ROME — Italy has given steel maker ArcelorMittal a few days to agree to a plan to keep operating a major southern Italian steel plant, where the company says legal challenges and a “climate of hostility” will hinder its business plans.
Political pressure was building Thursday both within Italy’s squabbling center-left government and the center-right opposition to keep the Taranto plant operating and avoid the thousands of layoffs that could result if ArcelorMittal backs out or slashes production.
“We have dangerously incompetent people in government,” railed right-wing leader Matteo Salvini, whose League party is Parliament’s biggest opposition force.
The French-Indian steelmaker balked at continuing to operate the steel plant after the Italian government recently removed immunity from prosecution in case of environmental damage. But in a letter sent Monday by the company’s Italian CEO, Lucia Morselli, ArcelorMittal also cited various legal challenges and other difficulties it claims thwarts production goals set out in a deal with Italy.

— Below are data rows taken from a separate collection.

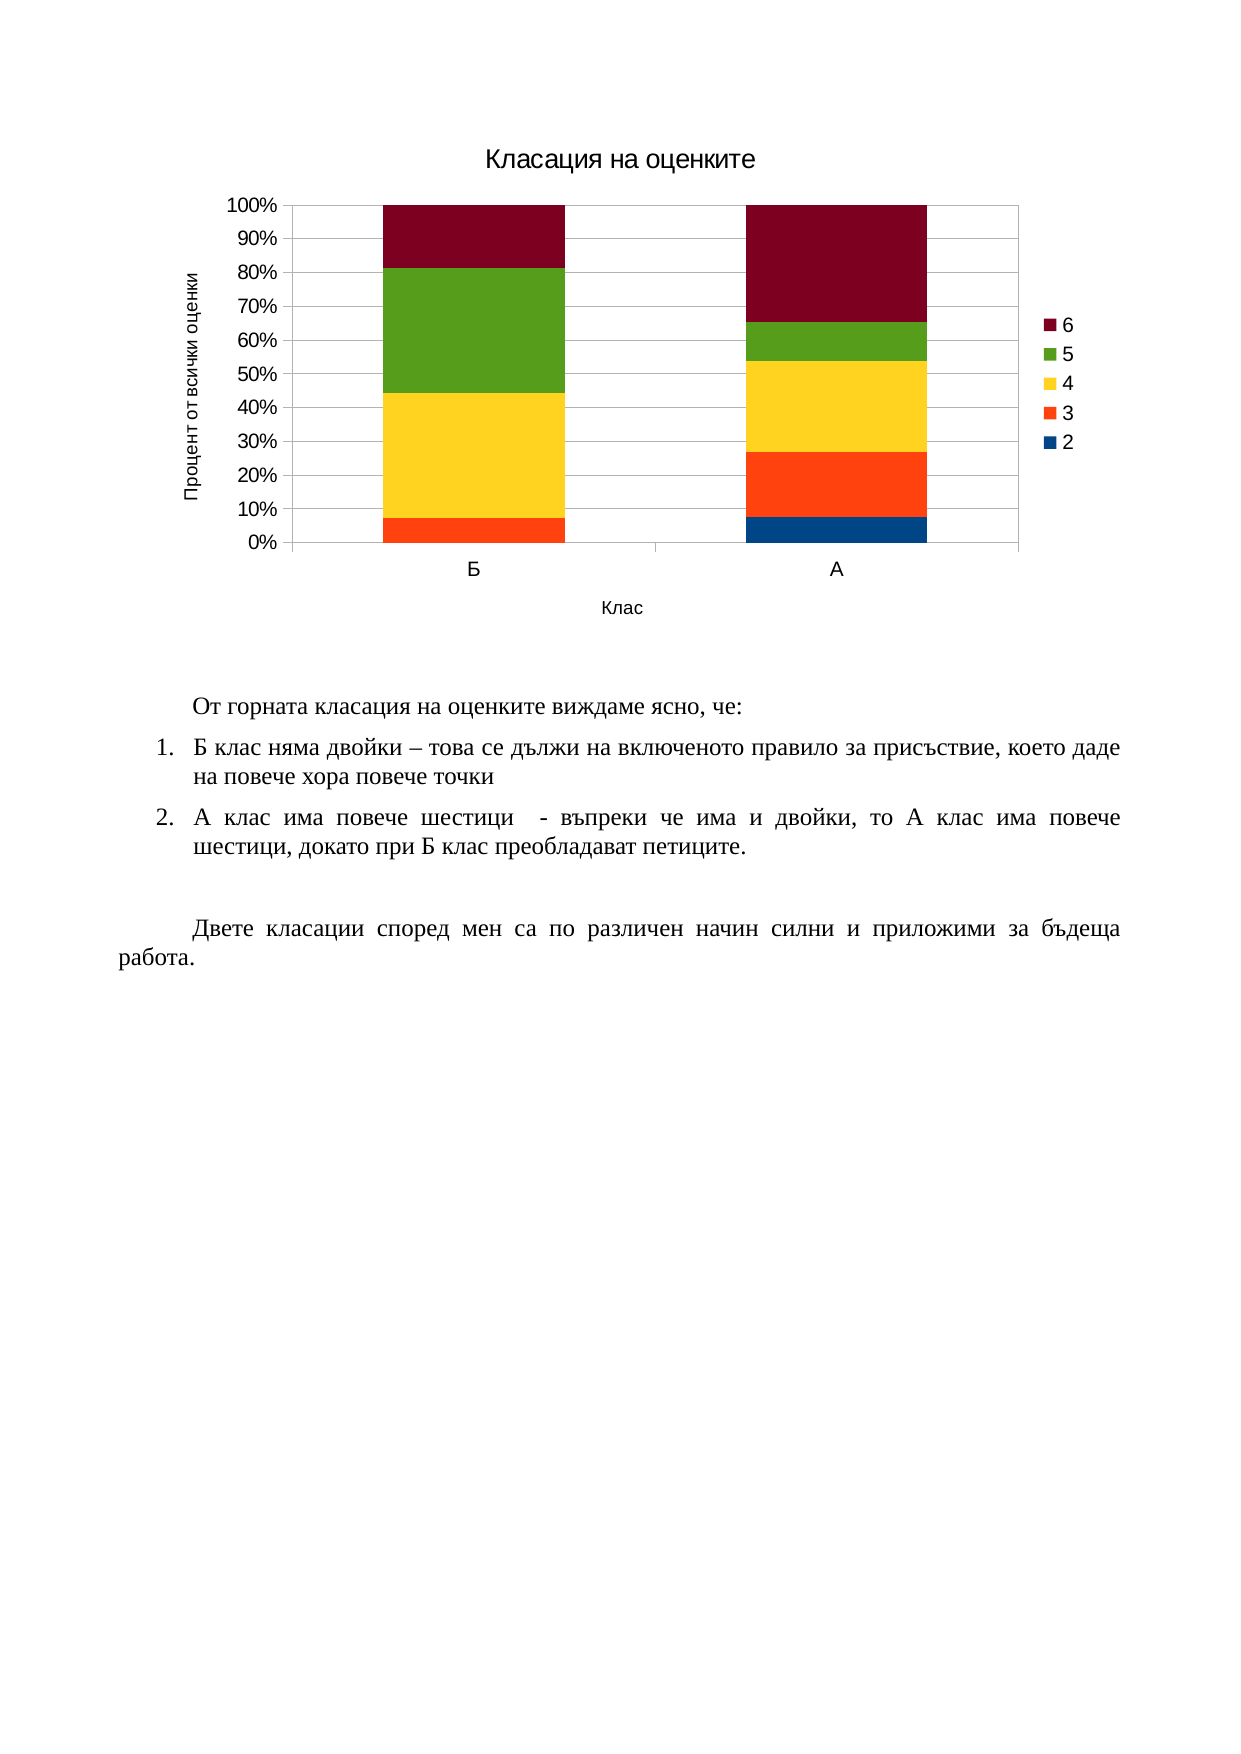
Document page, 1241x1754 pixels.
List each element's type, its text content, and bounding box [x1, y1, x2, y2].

list А клас има повече шестици - въпреки че има и двойки, то А клас има повече шестици, докато при Б клас преобладават петиците. [156, 802, 1122, 859]
text От горната класация на оценките виждаме ясно, че: [118, 691, 1122, 719]
list Б клас няма двойки – това се дължи на включеното правило за присъствие, което даде на повече хора повече точки [156, 732, 1122, 789]
text Двете класации според мен са по различен начин силни и приложими за бъдеща работа. [118, 913, 1122, 971]
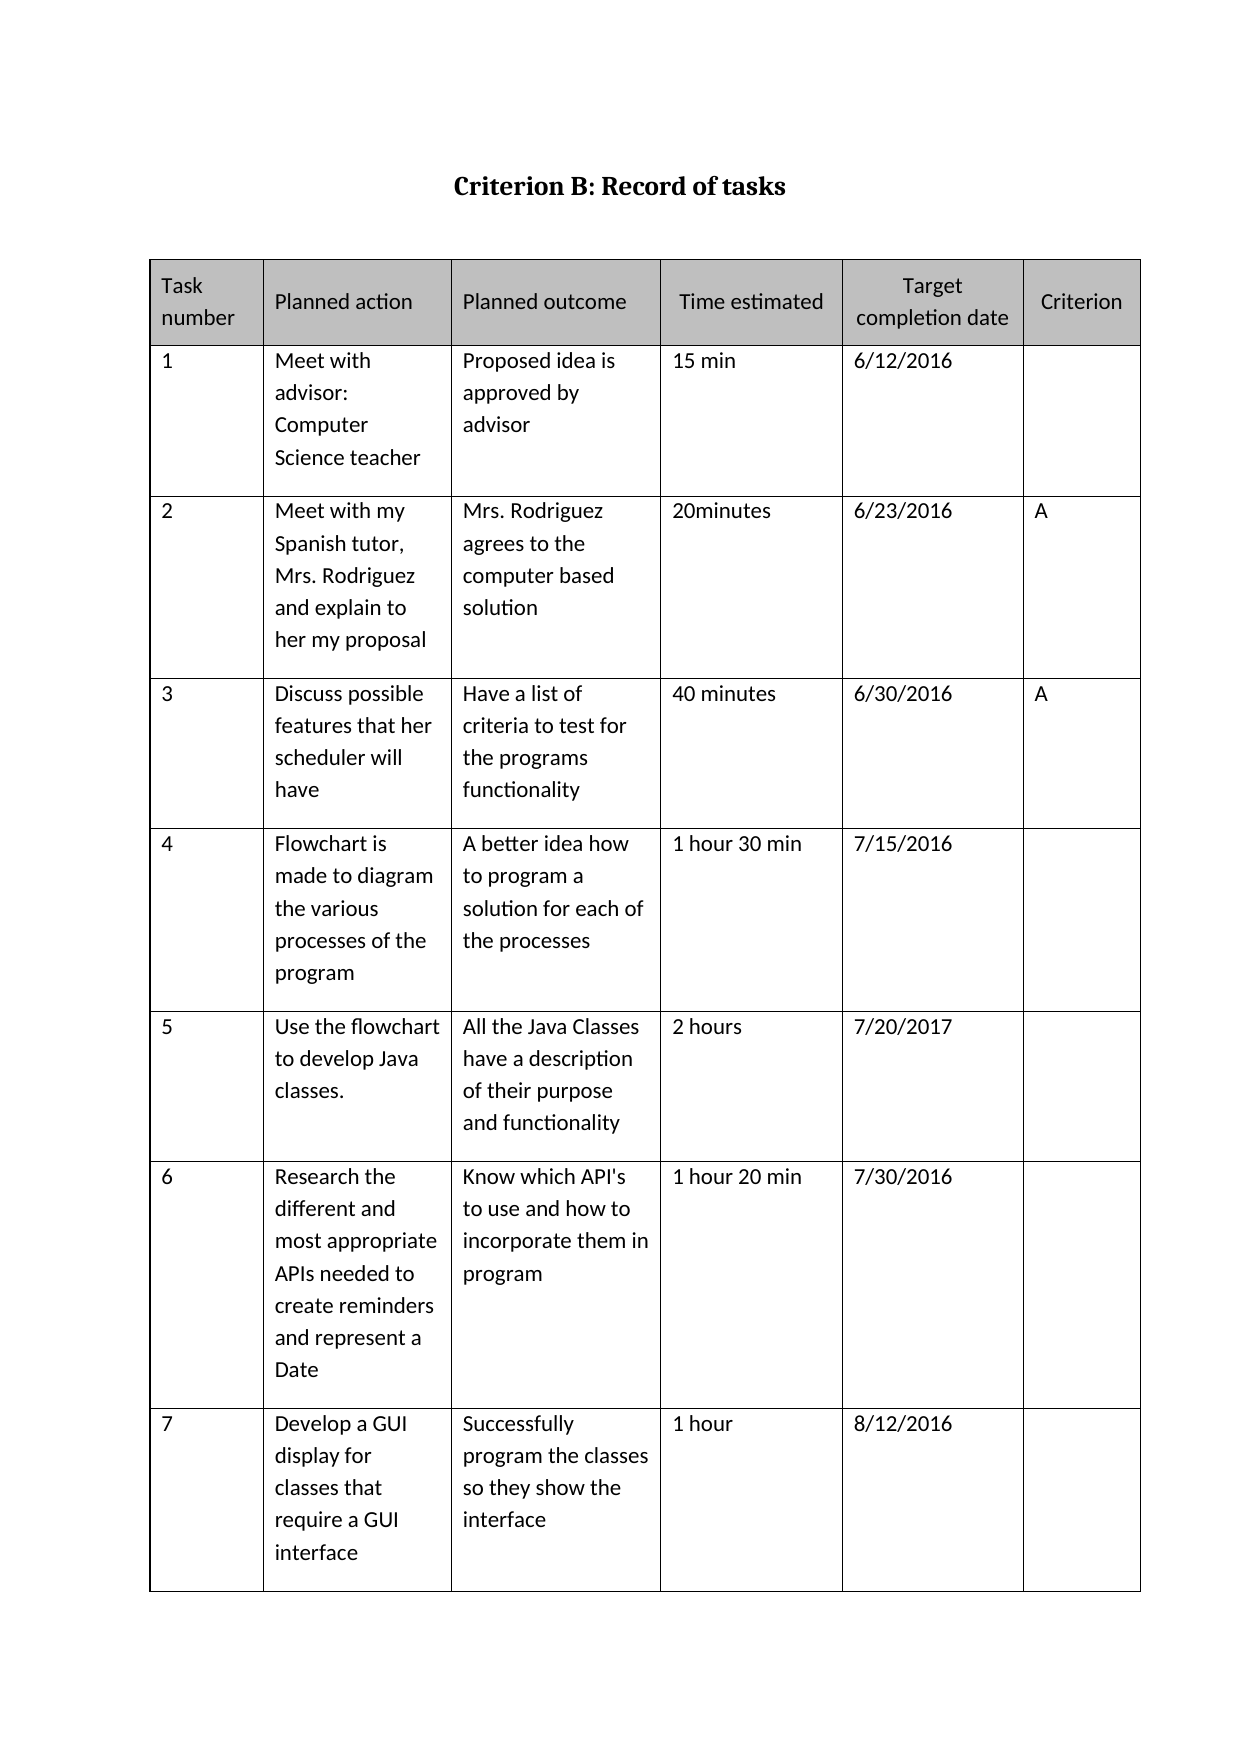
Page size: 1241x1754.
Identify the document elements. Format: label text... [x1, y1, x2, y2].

table_header [958, 207, 1023, 259]
table_cell Mrs. Rodriguez agrees to the computer based solution [452, 497, 660, 678]
table_cell 6/23/2016 [843, 497, 1023, 678]
table_header [475, 207, 517, 259]
table_cell [1024, 346, 1140, 496]
table_cell 2 [151, 497, 263, 678]
table_cell 2 hours [661, 1012, 842, 1161]
table_cell Planned action [264, 260, 451, 345]
table_cell [1024, 1409, 1140, 1591]
table_cell All the Java Classes have a description of their purpose and functionality [452, 1012, 660, 1161]
table_cell Develop a GUI display for classes that require a GUI interface [264, 1409, 451, 1591]
table_cell Criterion [1024, 260, 1140, 345]
table_cell 6 [151, 1162, 263, 1408]
table_cell 5 [151, 1012, 263, 1161]
table_cell Have a list of criteria to test for the programs functionality [452, 679, 660, 828]
table_cell A [1024, 679, 1140, 828]
table_header [611, 207, 661, 259]
table_cell Proposed idea is approved by advisor [452, 346, 660, 496]
table_cell Meet with my Spanish tutor, Mrs. Rodriguez and explain to her my proposal [264, 497, 451, 678]
table_header [847, 207, 958, 259]
table_cell 8/12/2016 [843, 1409, 1023, 1591]
table_cell 4 [151, 829, 263, 1011]
table_cell 15 min [661, 346, 842, 496]
table_cell 7/20/2017 [843, 1012, 1023, 1161]
table_header [754, 207, 842, 259]
table_cell 7 [151, 1409, 263, 1591]
table_cell Discuss possible features that her scheduler will have [264, 679, 451, 828]
table_cell 1 [151, 346, 263, 496]
table_header [1023, 207, 1140, 259]
table_cell [1024, 1012, 1140, 1161]
table_cell 7/15/2016 [843, 829, 1023, 1011]
subtitle Criterion B: Record of tasks [150, 171, 1090, 202]
table_cell 20minutes [661, 497, 842, 678]
table_cell Flowchart is made to diagram the various processes of the program [264, 829, 451, 1011]
table_cell Time estimated [661, 260, 842, 345]
table_header [517, 207, 611, 259]
table_cell [1024, 829, 1140, 1011]
table_cell 1 hour [661, 1409, 842, 1591]
table_cell A [1024, 497, 1140, 678]
table_cell Know which API's to use and how to incorporate them in program [452, 1162, 660, 1408]
table_header [842, 207, 847, 259]
table_cell Planned outcome [452, 260, 660, 345]
table_cell Task number [151, 260, 263, 345]
table_header [263, 207, 415, 259]
table_cell 6/12/2016 [843, 346, 1023, 496]
table_cell Research the different and most appropriate APIs needed to create reminders and represent a Date [264, 1162, 451, 1408]
table_cell [1024, 1162, 1140, 1408]
table_cell 1 hour 30 min [661, 829, 842, 1011]
table_cell 1 hour 20 min [661, 1162, 842, 1408]
table_cell A better idea how to program a solution for each of the processes [452, 829, 660, 1011]
table_cell Target completion date [843, 260, 1023, 345]
table_cell Meet with advisor: Computer Science teacher [264, 346, 451, 496]
table_header [661, 207, 754, 259]
table_cell Successfully program the classes so they show the interface [452, 1409, 660, 1591]
table_cell 7/30/2016 [843, 1162, 1023, 1408]
table_cell 6/30/2016 [843, 679, 1023, 828]
table_header [451, 207, 475, 259]
table_cell Use the flowchart to develop Java classes. [264, 1012, 451, 1161]
table_header [150, 207, 263, 259]
table_cell 40 minutes [661, 679, 842, 828]
table_header [415, 207, 451, 259]
table_cell 3 [151, 679, 263, 828]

ArcelorMittal is currently leasing the steel plant under a contract obliging it to acquire it. The company now says it has a right to get out of the contract since conditions governing it allegedly are no longer being met.
Premier Giuseppe Conte huddled for three hours with Indian tycoon Lakshmi Mittal and the business executive’s son on Wednesday in what he later described as a failed effort to convince ArcelorMittal to change its mind.
Conte told reporters late Wednesday night that the government offered to restore the immunity from prosecution, but that ArcelorMittal wanted more, including significant layoffs and steel production goals lower than what the original deal envisioned.
The premier rejected as “unacceptable” the steelmaker’s plan to cut 5,000 jobs.
Italy’s economic development minister, Stefano Patuanelli, who is from the anti-establishment 5-Star Movement, said that ArcelorMittal “isn’t able to respect its industrial plan, and it can’t be the workers (and the city of) Taranto to pay.”
Southern Italy is plagued by high unemployment. For years, Taranto citizens have blamed the plant for local health problems, and some have proposed the plant be closed, with the workers trained for new jobs in environmental cleanup.
The minister said the company wants to cut annual production to 4 million tons. Addressing lawmakers Thursday, Patuanelli noted that ArcelorMittal won the contract with a pledge to produce 6 million tons of steel, eventually raising that to 8 million tons from 2024.
A spokeswoman for ArcelorMittal said the company had no immediate comment after Conte’s invitation for more talks.